#### EXTRACT PROVIDED
%%

Store the send tag type in the common send tag header.

Both cxgbe(4) and mlx5(4) wrapped the existing send tag header with
their own identical headers that stored the type that the
type-specific tag structures inherited from, so in practice it seems
drivers need this in the tag anyway. This permits removing these
extra header indirections (struct cxgbe_snd_tag and struct
mlx5e_snd_tag).

In addition, this permits driver-independent code to query the type of
a tag, e.g. to know what type of tag is being queried via
if_snd_query.

Reviewed by: gallatin, hselasky, np, kib
Sponsored by: Netflix
Differential Revision: https://reviews.freebsd.org/D26689


# 78ae1e6e 31-Aug-2020 Hans Petter Selasky <hselasky@FreeBSD.org>

Make hardware TLS send tag allocation synchronous in mlx5en(4).

Previously the send tag was setup in the background, and all packets for
the given send tag were dropped until ready. Change this to be blocking
behaviour so that once the setsocketopt() for enabling TLS completes,
the socket is ready to send packets. Do this by simply flushing the
work request which does the needed firmware programming during send
tag allocation.

MFC after: 1 week
Sponsored by: Mellanox Technologies // Nvidia


# 11304ef5 17-Jun-2020 Hans Petter Selasky <hselasky@FreeBSD.org>

Fix HW TLS offload regression issue after r359919, in mlx5en(4).

%%

#### TASKS TO PERFORM
A - Reproduce the passage of the commit log starting with "Both cxgbe(4) and" and going on through "if_snd_query.".
B - Answer these from the commit log:
(i) Which two drivers wrapped the existing send tag header with their own identical headers?
(ii) Before hardware TLS send tag allocation was made synchronous, what happened to packets for a send tag that was not yet ready?
(iii) Which company is listed as sponsor of the change storing the send tag type in the common header?

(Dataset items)
%%

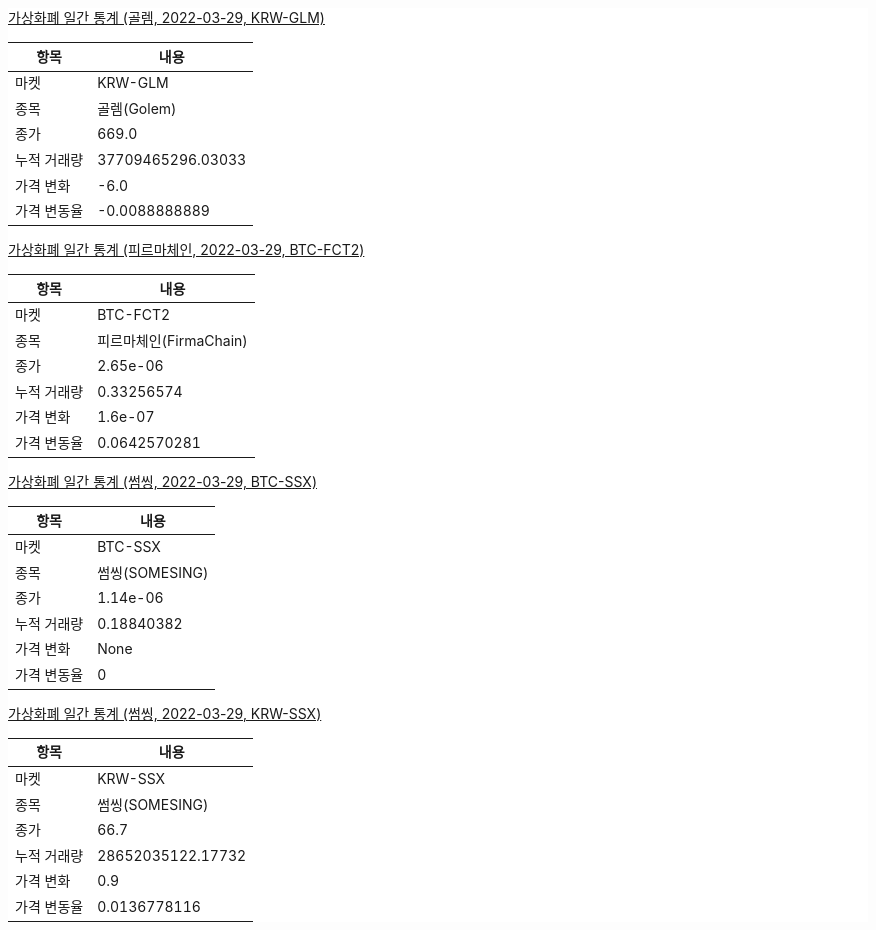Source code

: 
[가상화폐 일간 통계 (골렘, 2022-03-29, KRW-GLM)](KRW-GLM-daily-candle-10days.html)

|항목|내용|
|--|--|
|마켓|KRW-GLM|
|종목|골렘(Golem)|
|종가|669.0|
|누적 거래량|37709465296.03033|
|가격 변화|-6.0|
|가격 변동율|-0.0088888889|


[가상화폐 일간 통계 (피르마체인, 2022-03-29, BTC-FCT2)](BTC-FCT2-daily-candle-10days.html)

|항목|내용|
|--|--|
|마켓|BTC-FCT2|
|종목|피르마체인(FirmaChain)|
|종가|2.65e-06|
|누적 거래량|0.33256574|
|가격 변화|1.6e-07|
|가격 변동율|0.0642570281|


[가상화폐 일간 통계 (썸씽, 2022-03-29, BTC-SSX)](BTC-SSX-daily-candle-10days.html)

|항목|내용|
|--|--|
|마켓|BTC-SSX|
|종목|썸씽(SOMESING)|
|종가|1.14e-06|
|누적 거래량|0.18840382|
|가격 변화|None|
|가격 변동율|0|


[가상화폐 일간 통계 (썸씽, 2022-03-29, KRW-SSX)](KRW-SSX-daily-candle-10days.html)

|항목|내용|
|--|--|
|마켓|KRW-SSX|
|종목|썸씽(SOMESING)|
|종가|66.7|
|누적 거래량|28652035122.17732|
|가격 변화|0.9|
|가격 변동율|0.0136778116|

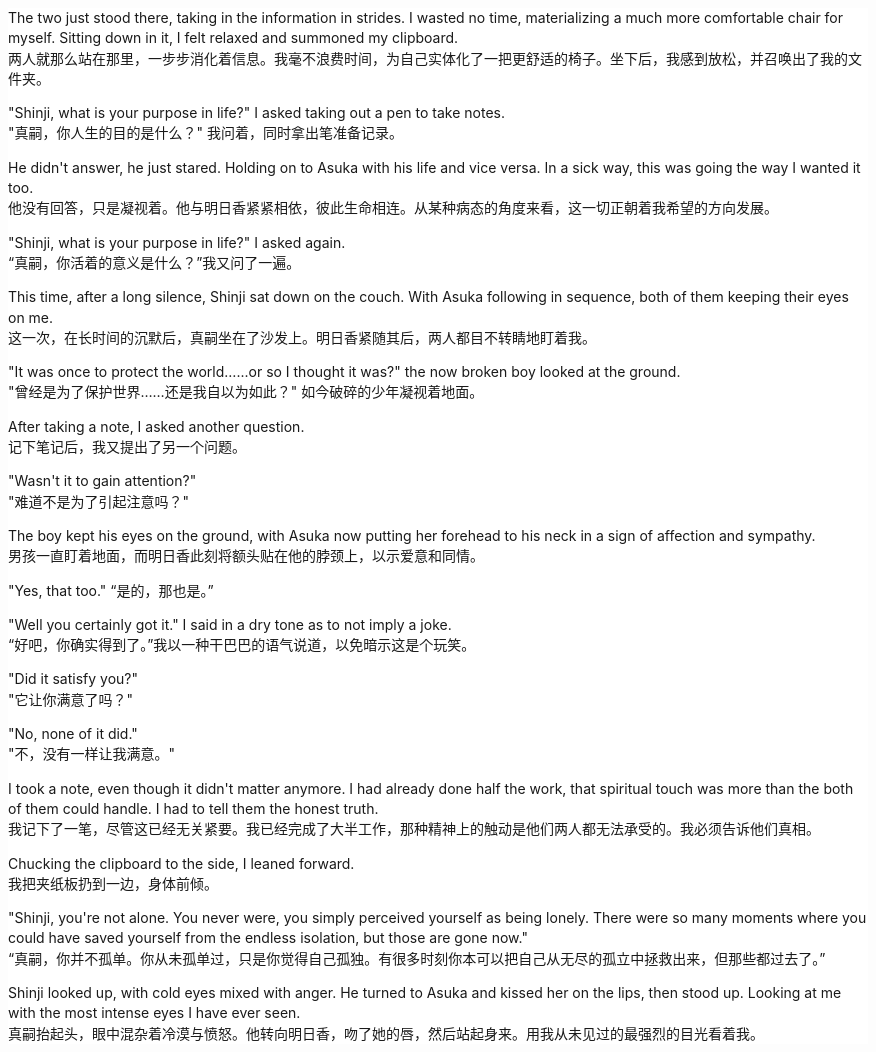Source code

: The two just stood there, taking in the information in strides. I wasted no time, materializing a much more comfortable chair for myself. Sitting down in it, I felt relaxed and summoned my clipboard.  
两人就那么站在那里，一步步消化着信息。我毫不浪费时间，为自己实体化了一把更舒适的椅子。坐下后，我感到放松，并召唤出了我的文件夹。

"Shinji, what is your purpose in life?" I asked taking out a pen to take notes.  
"真嗣，你人生的目的是什么？" 我问着，同时拿出笔准备记录。

He didn't answer, he just stared. Holding on to Asuka with his life and vice versa. In a sick way, this was going the way I wanted it too.  
他没有回答，只是凝视着。他与明日香紧紧相依，彼此生命相连。从某种病态的角度来看，这一切正朝着我希望的方向发展。

"Shinji, what is your purpose in life?" I asked again.  
“真嗣，你活着的意义是什么？”我又问了一遍。

This time, after a long silence, Shinji sat down on the couch. With Asuka following in sequence, both of them keeping their eyes on me.  
这一次，在长时间的沉默后，真嗣坐在了沙发上。明日香紧随其后，两人都目不转睛地盯着我。

"It was once to protect the world…...or so I thought it was?" the now broken boy looked at the ground.  
"曾经是为了保护世界……还是我自以为如此？" 如今破碎的少年凝视着地面。

After taking a note, I asked another question.  
记下笔记后，我又提出了另一个问题。

"Wasn't it to gain attention?"  
"难道不是为了引起注意吗？"

The boy kept his eyes on the ground, with Asuka now putting her forehead to his neck in a sign of affection and sympathy.  
男孩一直盯着地面，而明日香此刻将额头贴在他的脖颈上，以示爱意和同情。

"Yes, that too." “是的，那也是。”

"Well you certainly got it." I said in a dry tone as to not imply a joke.  
“好吧，你确实得到了。”我以一种干巴巴的语气说道，以免暗示这是个玩笑。

"Did it satisfy you?"  
"它让你满意了吗？"

"No, none of it did."  
"不，没有一样让我满意。"

I took a note, even though it didn't matter anymore. I had already done half the work, that spiritual touch was more than the both of them could handle. I had to tell them the honest truth.  
我记下了一笔，尽管这已经无关紧要。我已经完成了大半工作，那种精神上的触动是他们两人都无法承受的。我必须告诉他们真相。

Chucking the clipboard to the side, I leaned forward.  
我把夹纸板扔到一边，身体前倾。

"Shinji, you're not alone. You never were, you simply perceived yourself as being lonely. There were so many moments where you could have saved yourself from the endless isolation, but those are gone now."  
“真嗣，你并不孤单。你从未孤单过，只是你觉得自己孤独。有很多时刻你本可以把自己从无尽的孤立中拯救出来，但那些都过去了。”

Shinji looked up, with cold eyes mixed with anger. He turned to Asuka and kissed her on the lips, then stood up. Looking at me with the most intense eyes I have ever seen.  
真嗣抬起头，眼中混杂着冷漠与愤怒。他转向明日香，吻了她的唇，然后站起身来。用我从未见过的最强烈的目光看着我。
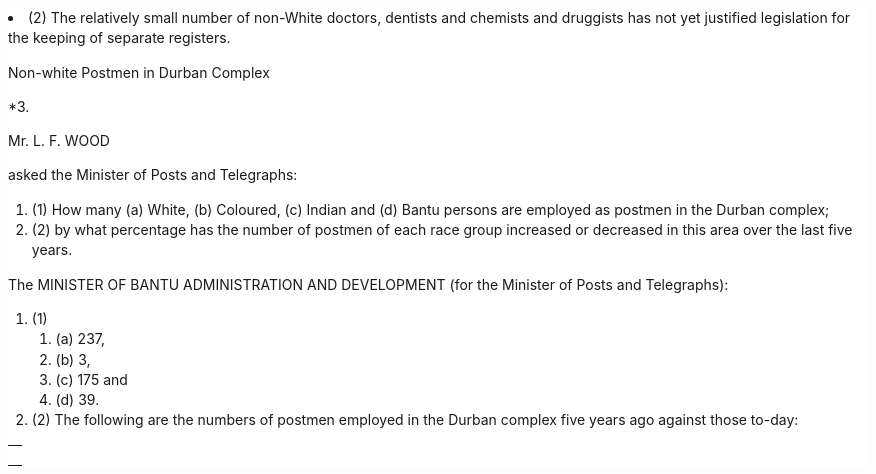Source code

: <li><span class="col_7481-7482" refersTo="page_1002"/>(2) The relatively small number of non-White doctors, dentists and chemists and druggists has not yet justified legislation for the keeping of separate registers.</li>

</ol>

</answer>

</oralStatements>

<oralStatements>

<heading>Non-white Postmen in Durban Complex</heading>

<question by="#wood" to="#minister_of_bantu_administration_and_development">

<num>*3.</num>

<from>Mr. L. F. WOOD</from>

<p>asked the Minister of Posts and Telegraphs:</p>

<ol>

<li>(1) How many (a) White, (b) Coloured, (c) Indian and (d) Bantu persons are employed as postmen in the Durban complex;</li>

<li>(2) by what percentage has the number of postmen of each race group increased or decreased in this area over the last five years.</li>

</ol>

</question>

<answer by="#minister_of_bantu_administration_and_development" to="#wood">

<from>The MINISTER OF BANTU ADMINISTRATION AND DEVELOPMENT (for the Minister of Posts and Telegraphs):</from>

<ol>

<li>(1)

<ol>

<li>(a) 237,</li>

<li>(b) 3,</li>

<li>(c) 175 and</li>

<li>(d) 39.</li>

</ol></li>

<li>(2) The following are the numbers of postmen employed in the Durban complex five years ago against those to-day:</li></ol>

<table>

<tr>

<td><p></p></td>
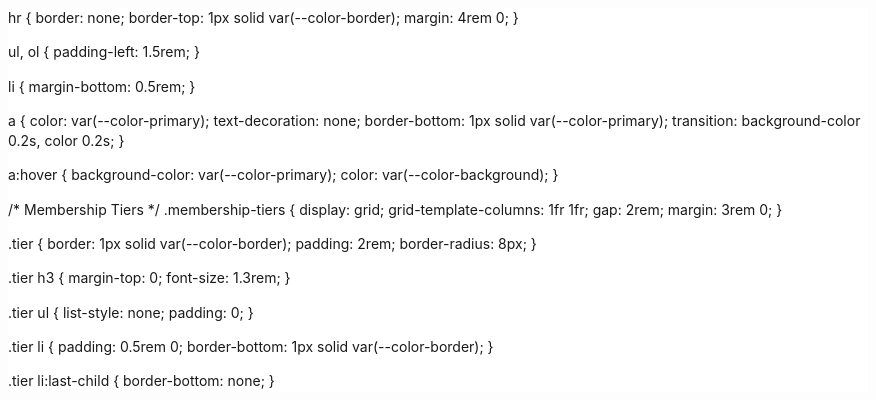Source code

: hr {
  border: none;
  border-top: 1px solid var(--color-border);
  margin: 4rem 0;
}

ul, ol {
  padding-left: 1.5rem;
}

li {
  margin-bottom: 0.5rem;
}

a {
  color: var(--color-primary);
  text-decoration: none;
  border-bottom: 1px solid var(--color-primary);
  transition: background-color 0.2s, color 0.2s;
}

a:hover {
  background-color: var(--color-primary);
  color: var(--color-background);
}

/* Membership Tiers */
.membership-tiers {
  display: grid;
  grid-template-columns: 1fr 1fr;
  gap: 2rem;
  margin: 3rem 0;
}

.tier {
  border: 1px solid var(--color-border);
  padding: 2rem;
  border-radius: 8px;
}

.tier h3 {
  margin-top: 0;
  font-size: 1.3rem;
}

.tier ul {
  list-style: none;
  padding: 0;
}

.tier li {
  padding: 0.5rem 0;
  border-bottom: 1px solid var(--color-border);
}

.tier li:last-child {
  border-bottom: none;
}
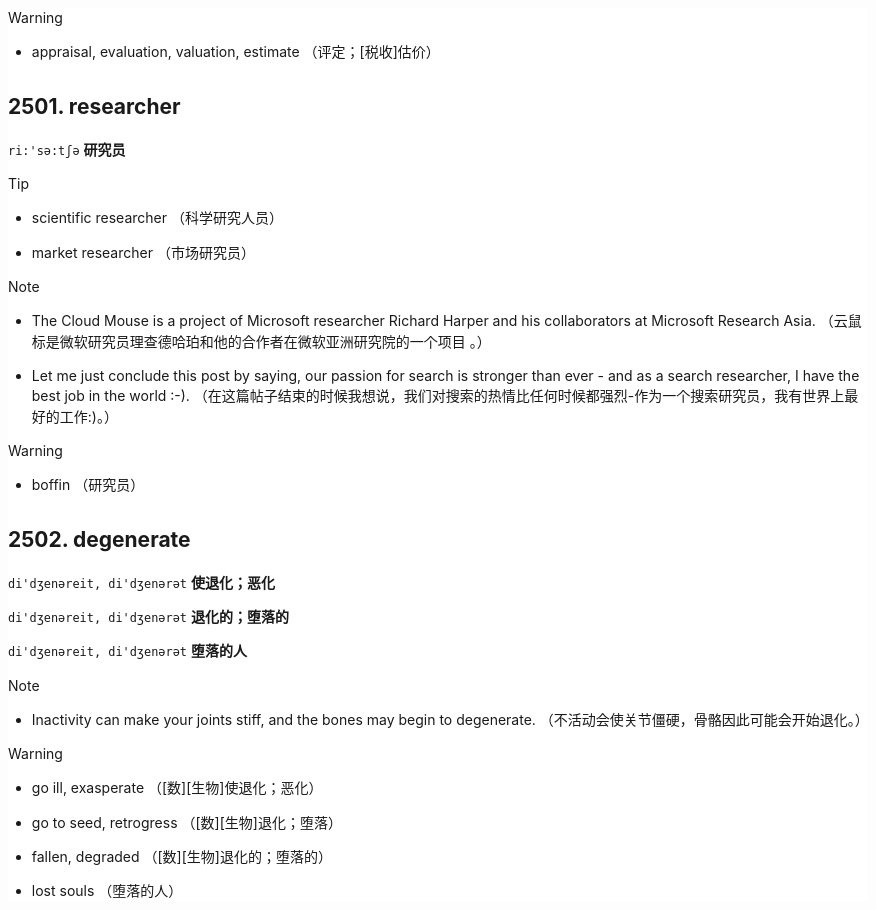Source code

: > [!WARNING]
>
> - appraisal, evaluation, valuation, estimate （评定；[税收]估价）
>

## 2501. researcher

`ri:'sə:tʃə`  **研究员**

> [!TIP]
>
> - scientific researcher （科学研究人员）
>
> - market researcher （市场研究员）
>

> [!NOTE]
>
> - The Cloud Mouse is a project of Microsoft researcher Richard Harper and his collaborators at Microsoft Research Asia. （云鼠标是微软研究员理查德哈珀和他的合作者在微软亚洲研究院的一个项目 。）
>
> - Let me just conclude this post by saying, our passion for search is stronger than ever - and as a search researcher, I have the best job in the world :-). （在这篇帖子结束的时候我想说，我们对搜索的热情比任何时候都强烈-作为一个搜索研究员，我有世界上最好的工作:)。）
>

> [!WARNING]
>
> - boffin （研究员）
>

## 2502. degenerate

`di'dʒenəreit, di'dʒenərət`  **使退化；恶化**

`di'dʒenəreit, di'dʒenərət`  **退化的；堕落的**

`di'dʒenəreit, di'dʒenərət`  **堕落的人**

> [!NOTE]
>
> - Inactivity can make your joints stiff, and the bones may begin to degenerate. （不活动会使关节僵硬，骨骼因此可能会开始退化。）
>

> [!WARNING]
>
> - go ill, exasperate （[数][生物]使退化；恶化）
>
> - go to seed, retrogress （[数][生物]退化；堕落）
>
> - fallen, degraded （[数][生物]退化的；堕落的）
>
> - lost souls （堕落的人）
>
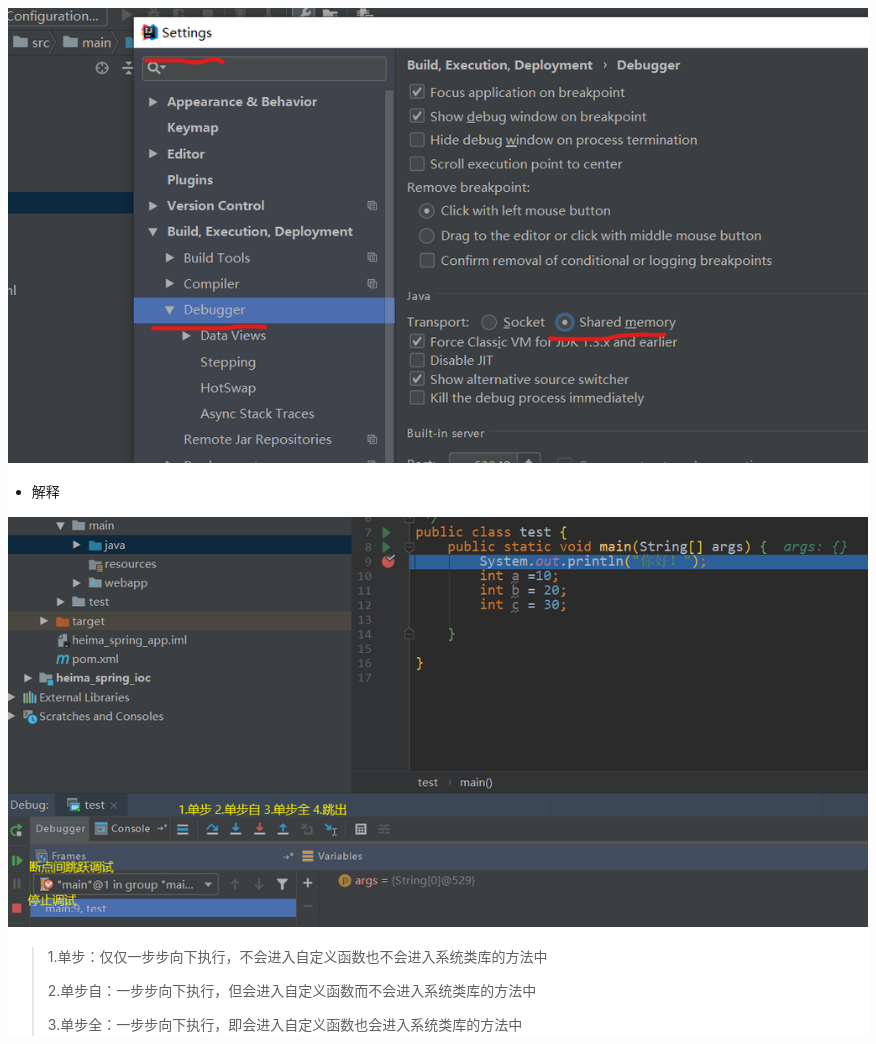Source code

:![](./images/idea06.png)

+ 解释

![](./images/idea07.png)

> 1.单步：仅仅一步步向下执行，不会进入自定义函数也不会进入系统类库的方法中
>
> 2.单步自：一步步向下执行，但会进入自定义函数而不会进入系统类库的方法中
>
> 3.单步全：一步步向下执行，即会进入自定义函数也会进入系统类库的方法中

%%

#### ANSWERS TO THE EXERCISES
A -
Both cxgbe(4) and mlx5(4) wrapped the existing send tag header with
their own identical headers that stored the type that the
type-specific tag structures inherited from, so in practice it seems
drivers need this in the tag anyway. This permits removing these
extra header indirections (struct cxgbe_snd_tag and struct
mlx5e_snd_tag).

In addition, this permits driver-independent code to query the type of
a tag, e.g. to know what type of tag is being queried via
if_snd_query.

B -
(i) cxgbe(4) and mlx5(4).
(ii) They were dropped.
(iii) Netflix.